*** Opening of DATA SHOWN ***

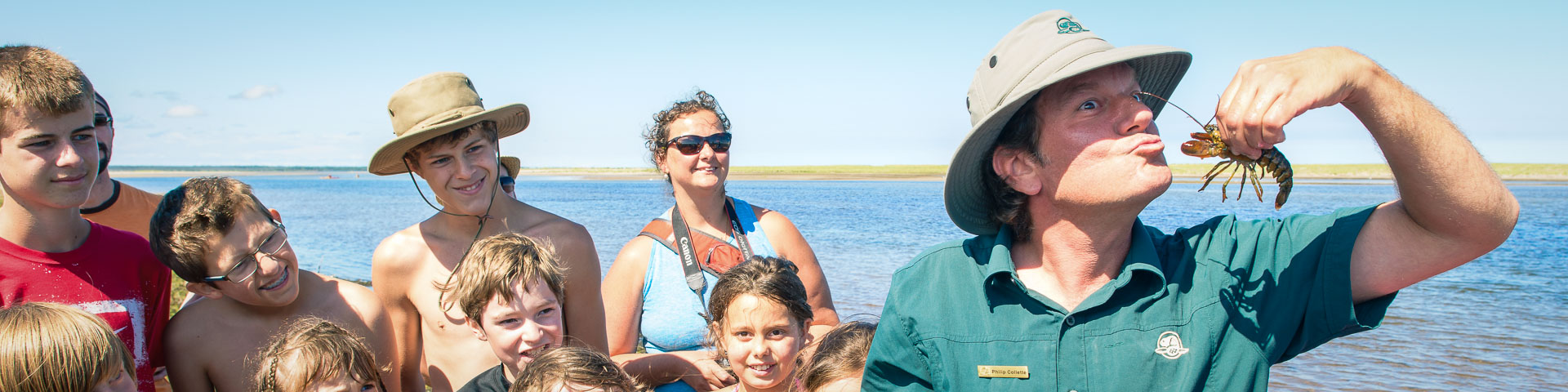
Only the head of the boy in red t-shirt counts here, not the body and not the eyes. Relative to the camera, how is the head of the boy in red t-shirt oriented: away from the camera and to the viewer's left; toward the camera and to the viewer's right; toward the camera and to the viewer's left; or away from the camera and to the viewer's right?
toward the camera and to the viewer's right

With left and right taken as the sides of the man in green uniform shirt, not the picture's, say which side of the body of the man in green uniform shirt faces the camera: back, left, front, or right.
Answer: front

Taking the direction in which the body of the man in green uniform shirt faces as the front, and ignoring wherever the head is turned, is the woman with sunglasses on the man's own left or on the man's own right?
on the man's own right

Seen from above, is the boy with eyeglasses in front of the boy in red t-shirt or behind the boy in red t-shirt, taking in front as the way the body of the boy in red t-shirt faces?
in front

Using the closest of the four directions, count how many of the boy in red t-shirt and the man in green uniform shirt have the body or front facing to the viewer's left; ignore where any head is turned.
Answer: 0

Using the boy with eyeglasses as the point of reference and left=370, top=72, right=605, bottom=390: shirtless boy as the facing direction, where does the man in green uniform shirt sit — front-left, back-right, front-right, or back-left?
front-right

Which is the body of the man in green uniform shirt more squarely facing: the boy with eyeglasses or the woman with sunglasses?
the boy with eyeglasses

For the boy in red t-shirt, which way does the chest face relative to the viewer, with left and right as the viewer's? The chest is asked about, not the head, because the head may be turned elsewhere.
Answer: facing the viewer and to the right of the viewer

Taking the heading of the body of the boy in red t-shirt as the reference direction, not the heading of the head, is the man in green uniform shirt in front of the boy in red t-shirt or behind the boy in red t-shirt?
in front

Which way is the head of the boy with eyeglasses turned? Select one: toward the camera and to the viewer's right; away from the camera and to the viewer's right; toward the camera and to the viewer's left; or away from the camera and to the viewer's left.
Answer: toward the camera and to the viewer's right
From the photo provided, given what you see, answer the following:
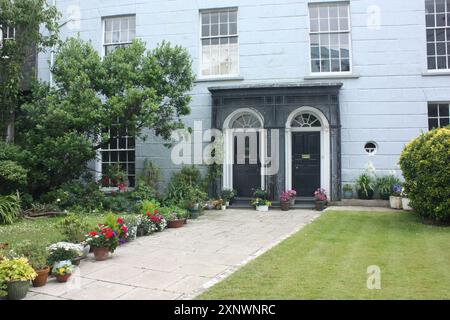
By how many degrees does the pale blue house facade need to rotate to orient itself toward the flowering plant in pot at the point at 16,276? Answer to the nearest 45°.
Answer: approximately 45° to its right

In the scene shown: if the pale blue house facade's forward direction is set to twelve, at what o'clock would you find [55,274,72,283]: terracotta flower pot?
The terracotta flower pot is roughly at 1 o'clock from the pale blue house facade.

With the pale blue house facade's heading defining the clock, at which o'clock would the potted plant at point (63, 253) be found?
The potted plant is roughly at 1 o'clock from the pale blue house facade.

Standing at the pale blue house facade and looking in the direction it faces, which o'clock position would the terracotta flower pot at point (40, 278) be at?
The terracotta flower pot is roughly at 1 o'clock from the pale blue house facade.

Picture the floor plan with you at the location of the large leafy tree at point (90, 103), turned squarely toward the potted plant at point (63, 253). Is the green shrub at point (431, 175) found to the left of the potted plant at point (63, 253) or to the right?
left

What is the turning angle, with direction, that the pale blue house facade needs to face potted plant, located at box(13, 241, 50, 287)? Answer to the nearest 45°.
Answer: approximately 45° to its right

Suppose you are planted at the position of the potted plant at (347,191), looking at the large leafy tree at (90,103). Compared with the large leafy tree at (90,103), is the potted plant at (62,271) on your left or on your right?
left

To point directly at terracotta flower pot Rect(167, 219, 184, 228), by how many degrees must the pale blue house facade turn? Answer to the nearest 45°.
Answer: approximately 45° to its right

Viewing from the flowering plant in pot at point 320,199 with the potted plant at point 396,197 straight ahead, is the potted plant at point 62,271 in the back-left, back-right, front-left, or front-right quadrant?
back-right

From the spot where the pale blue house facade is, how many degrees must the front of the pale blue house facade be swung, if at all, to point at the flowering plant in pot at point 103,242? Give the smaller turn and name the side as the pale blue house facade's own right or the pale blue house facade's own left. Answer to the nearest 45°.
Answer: approximately 45° to the pale blue house facade's own right

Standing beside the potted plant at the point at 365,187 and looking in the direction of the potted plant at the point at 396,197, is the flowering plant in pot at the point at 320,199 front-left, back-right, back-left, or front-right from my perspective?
back-right

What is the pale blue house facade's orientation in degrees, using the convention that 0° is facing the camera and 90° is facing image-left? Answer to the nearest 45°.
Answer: approximately 0°

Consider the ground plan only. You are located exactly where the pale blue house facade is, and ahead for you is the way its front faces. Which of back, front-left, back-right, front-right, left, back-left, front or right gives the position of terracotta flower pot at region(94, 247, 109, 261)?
front-right
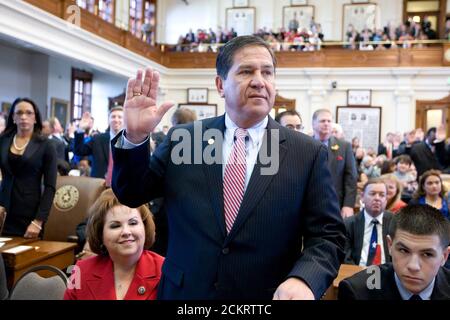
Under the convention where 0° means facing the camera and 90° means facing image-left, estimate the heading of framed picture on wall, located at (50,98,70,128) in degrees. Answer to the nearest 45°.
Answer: approximately 315°

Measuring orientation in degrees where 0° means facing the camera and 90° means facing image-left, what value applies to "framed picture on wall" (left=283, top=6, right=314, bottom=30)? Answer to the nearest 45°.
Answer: approximately 0°

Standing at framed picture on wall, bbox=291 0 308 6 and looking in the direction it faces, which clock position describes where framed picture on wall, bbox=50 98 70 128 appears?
framed picture on wall, bbox=50 98 70 128 is roughly at 2 o'clock from framed picture on wall, bbox=291 0 308 6.

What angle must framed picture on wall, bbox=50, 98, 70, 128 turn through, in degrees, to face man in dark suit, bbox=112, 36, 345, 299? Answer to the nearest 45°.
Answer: approximately 45° to its right

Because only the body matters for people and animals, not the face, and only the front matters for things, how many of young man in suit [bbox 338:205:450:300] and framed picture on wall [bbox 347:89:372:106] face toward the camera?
2

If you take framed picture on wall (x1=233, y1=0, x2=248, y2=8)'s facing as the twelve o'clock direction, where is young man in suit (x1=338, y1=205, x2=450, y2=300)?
The young man in suit is roughly at 12 o'clock from the framed picture on wall.

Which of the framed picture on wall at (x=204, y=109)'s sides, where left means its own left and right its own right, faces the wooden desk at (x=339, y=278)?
front

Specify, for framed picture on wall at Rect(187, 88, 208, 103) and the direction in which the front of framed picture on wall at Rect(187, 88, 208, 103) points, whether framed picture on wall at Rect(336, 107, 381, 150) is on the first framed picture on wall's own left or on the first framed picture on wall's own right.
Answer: on the first framed picture on wall's own left

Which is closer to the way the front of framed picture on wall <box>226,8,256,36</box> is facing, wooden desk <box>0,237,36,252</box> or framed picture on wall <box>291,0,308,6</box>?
the wooden desk

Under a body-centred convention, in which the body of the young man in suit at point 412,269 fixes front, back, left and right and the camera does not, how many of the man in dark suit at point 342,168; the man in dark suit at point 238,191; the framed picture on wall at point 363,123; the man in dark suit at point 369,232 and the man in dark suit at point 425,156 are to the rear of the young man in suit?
4

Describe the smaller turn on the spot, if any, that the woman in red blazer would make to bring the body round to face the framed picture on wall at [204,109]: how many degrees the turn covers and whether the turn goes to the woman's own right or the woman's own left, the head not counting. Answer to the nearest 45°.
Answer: approximately 180°

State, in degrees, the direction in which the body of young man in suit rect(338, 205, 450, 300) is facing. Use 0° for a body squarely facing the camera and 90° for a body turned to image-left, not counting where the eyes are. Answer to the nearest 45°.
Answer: approximately 0°

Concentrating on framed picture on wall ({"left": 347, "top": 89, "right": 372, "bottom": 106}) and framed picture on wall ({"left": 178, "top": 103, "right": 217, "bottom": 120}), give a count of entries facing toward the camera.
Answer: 2
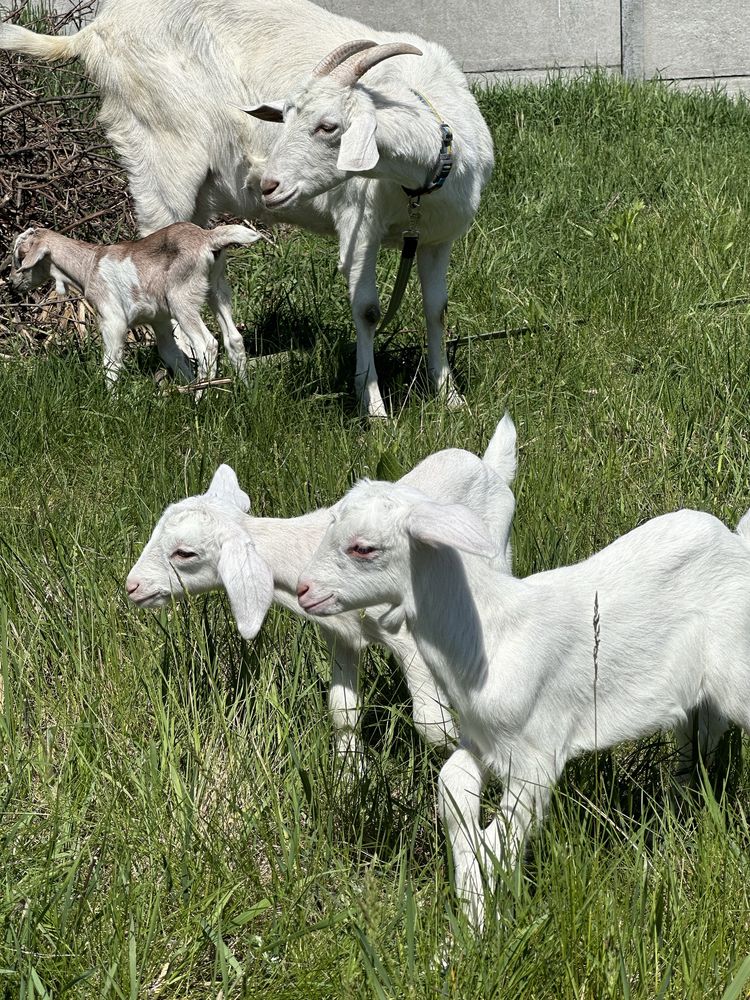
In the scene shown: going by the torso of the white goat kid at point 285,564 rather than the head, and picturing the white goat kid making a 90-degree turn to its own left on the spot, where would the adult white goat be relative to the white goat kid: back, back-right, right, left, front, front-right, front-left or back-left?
back

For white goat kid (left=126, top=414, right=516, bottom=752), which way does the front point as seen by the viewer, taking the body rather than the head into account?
to the viewer's left

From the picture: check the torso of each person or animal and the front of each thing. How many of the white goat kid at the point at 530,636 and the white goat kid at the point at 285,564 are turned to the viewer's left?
2

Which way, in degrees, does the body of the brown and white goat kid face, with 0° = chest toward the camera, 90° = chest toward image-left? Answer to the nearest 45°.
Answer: approximately 90°

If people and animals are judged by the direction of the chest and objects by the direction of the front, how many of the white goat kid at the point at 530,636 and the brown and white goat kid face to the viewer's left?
2

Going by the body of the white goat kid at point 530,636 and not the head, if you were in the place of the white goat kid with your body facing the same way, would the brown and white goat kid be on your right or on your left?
on your right

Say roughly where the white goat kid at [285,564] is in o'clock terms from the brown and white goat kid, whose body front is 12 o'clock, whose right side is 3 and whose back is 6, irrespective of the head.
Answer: The white goat kid is roughly at 9 o'clock from the brown and white goat kid.

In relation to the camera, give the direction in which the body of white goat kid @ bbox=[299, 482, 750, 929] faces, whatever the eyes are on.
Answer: to the viewer's left

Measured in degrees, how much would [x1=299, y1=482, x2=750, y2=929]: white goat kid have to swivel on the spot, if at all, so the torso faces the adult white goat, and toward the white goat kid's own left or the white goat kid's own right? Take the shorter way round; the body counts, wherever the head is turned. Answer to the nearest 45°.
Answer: approximately 90° to the white goat kid's own right
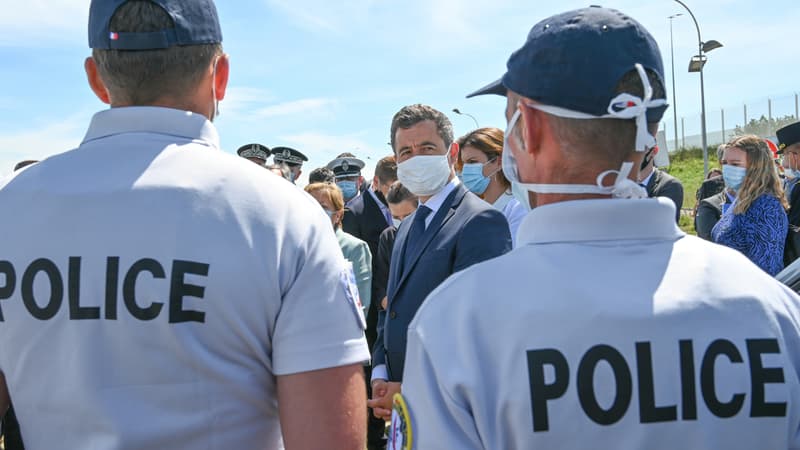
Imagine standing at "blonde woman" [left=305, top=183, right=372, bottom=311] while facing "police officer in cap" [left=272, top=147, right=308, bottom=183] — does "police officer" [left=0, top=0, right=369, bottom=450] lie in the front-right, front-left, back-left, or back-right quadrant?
back-left

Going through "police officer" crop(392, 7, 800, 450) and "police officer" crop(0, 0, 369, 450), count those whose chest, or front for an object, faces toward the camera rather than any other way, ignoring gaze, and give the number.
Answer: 0

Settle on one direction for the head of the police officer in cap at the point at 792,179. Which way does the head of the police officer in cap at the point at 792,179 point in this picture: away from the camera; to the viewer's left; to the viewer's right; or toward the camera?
to the viewer's left

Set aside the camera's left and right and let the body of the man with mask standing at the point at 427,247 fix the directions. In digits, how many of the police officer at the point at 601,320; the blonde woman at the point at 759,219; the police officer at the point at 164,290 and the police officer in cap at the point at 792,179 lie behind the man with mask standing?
2

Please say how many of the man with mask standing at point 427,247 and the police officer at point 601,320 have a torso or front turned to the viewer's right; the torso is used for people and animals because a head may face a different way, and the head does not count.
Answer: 0

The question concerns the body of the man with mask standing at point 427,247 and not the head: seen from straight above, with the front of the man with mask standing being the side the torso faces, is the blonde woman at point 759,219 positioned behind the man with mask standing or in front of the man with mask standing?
behind

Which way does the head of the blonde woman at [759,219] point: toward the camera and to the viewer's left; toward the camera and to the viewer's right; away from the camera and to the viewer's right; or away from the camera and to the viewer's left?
toward the camera and to the viewer's left

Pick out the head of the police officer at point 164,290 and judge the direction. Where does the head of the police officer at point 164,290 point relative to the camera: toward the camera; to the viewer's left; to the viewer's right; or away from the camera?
away from the camera

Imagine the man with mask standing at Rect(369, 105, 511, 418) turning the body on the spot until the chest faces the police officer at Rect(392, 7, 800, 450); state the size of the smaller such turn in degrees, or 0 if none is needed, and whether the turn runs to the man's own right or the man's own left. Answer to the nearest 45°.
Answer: approximately 45° to the man's own left

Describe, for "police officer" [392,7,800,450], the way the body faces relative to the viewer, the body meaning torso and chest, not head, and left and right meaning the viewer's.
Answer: facing away from the viewer and to the left of the viewer

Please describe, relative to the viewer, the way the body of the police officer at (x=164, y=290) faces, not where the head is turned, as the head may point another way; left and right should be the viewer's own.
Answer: facing away from the viewer and to the right of the viewer

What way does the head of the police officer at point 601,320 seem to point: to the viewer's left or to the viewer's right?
to the viewer's left

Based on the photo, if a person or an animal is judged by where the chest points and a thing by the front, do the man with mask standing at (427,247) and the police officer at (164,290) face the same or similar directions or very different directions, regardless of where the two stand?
very different directions

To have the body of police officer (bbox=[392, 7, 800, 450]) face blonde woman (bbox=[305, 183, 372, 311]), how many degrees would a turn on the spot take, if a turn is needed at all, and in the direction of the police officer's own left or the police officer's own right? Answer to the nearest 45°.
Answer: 0° — they already face them

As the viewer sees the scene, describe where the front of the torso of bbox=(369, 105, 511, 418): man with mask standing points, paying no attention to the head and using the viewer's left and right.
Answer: facing the viewer and to the left of the viewer
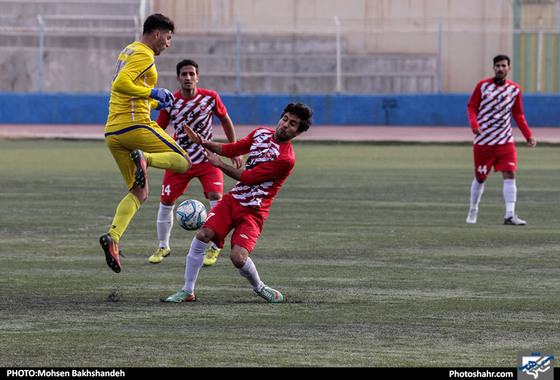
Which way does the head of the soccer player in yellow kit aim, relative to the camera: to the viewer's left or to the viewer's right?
to the viewer's right

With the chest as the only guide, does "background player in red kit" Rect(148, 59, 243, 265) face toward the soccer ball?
yes

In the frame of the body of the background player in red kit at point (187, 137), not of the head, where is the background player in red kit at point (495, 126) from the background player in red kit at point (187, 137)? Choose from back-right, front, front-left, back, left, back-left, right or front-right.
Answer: back-left

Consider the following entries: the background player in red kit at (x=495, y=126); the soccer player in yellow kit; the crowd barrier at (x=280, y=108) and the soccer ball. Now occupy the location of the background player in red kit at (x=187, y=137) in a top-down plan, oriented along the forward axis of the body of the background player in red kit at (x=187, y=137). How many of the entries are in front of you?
2

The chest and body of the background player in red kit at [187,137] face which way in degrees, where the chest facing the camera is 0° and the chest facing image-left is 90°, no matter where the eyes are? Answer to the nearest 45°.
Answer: approximately 0°

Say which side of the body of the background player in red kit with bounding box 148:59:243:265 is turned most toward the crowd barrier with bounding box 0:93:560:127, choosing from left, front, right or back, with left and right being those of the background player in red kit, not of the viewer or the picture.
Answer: back

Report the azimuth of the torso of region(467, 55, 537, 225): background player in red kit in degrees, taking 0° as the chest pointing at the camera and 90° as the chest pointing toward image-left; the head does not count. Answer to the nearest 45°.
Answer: approximately 0°

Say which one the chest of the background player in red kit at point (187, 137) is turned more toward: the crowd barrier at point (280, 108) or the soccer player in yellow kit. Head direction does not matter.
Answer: the soccer player in yellow kit

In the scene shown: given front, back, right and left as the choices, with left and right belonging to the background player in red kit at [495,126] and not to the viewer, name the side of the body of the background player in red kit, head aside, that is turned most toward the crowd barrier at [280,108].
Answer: back
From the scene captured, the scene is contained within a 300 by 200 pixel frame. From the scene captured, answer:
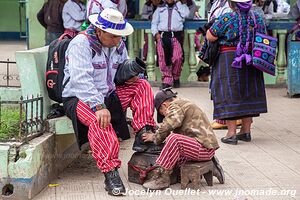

*** Close of DATA SHOWN ***

Copy out the lines above exactly, taking the stretch from the line containing "In relation to" through the line containing "Answer: approximately 90° to".

RESPONSE TO THIS EXERCISE:
In relation to the camera, give the direction in which the body of white goat kid @ bbox=[299, 482, 750, 929] faces, whatever the eyes are on.
Answer: to the viewer's left

Measured in degrees, how much would [x1=299, y1=482, x2=750, y2=929]: white goat kid have to swivel on the spot, if at all, so the torso faces the adult white goat, and toward the white goat kid's own left or the white goat kid's own right? Take the shorter way round; the body counts, wherever the head is turned. Answer to the nearest 45°.
Answer: approximately 90° to the white goat kid's own right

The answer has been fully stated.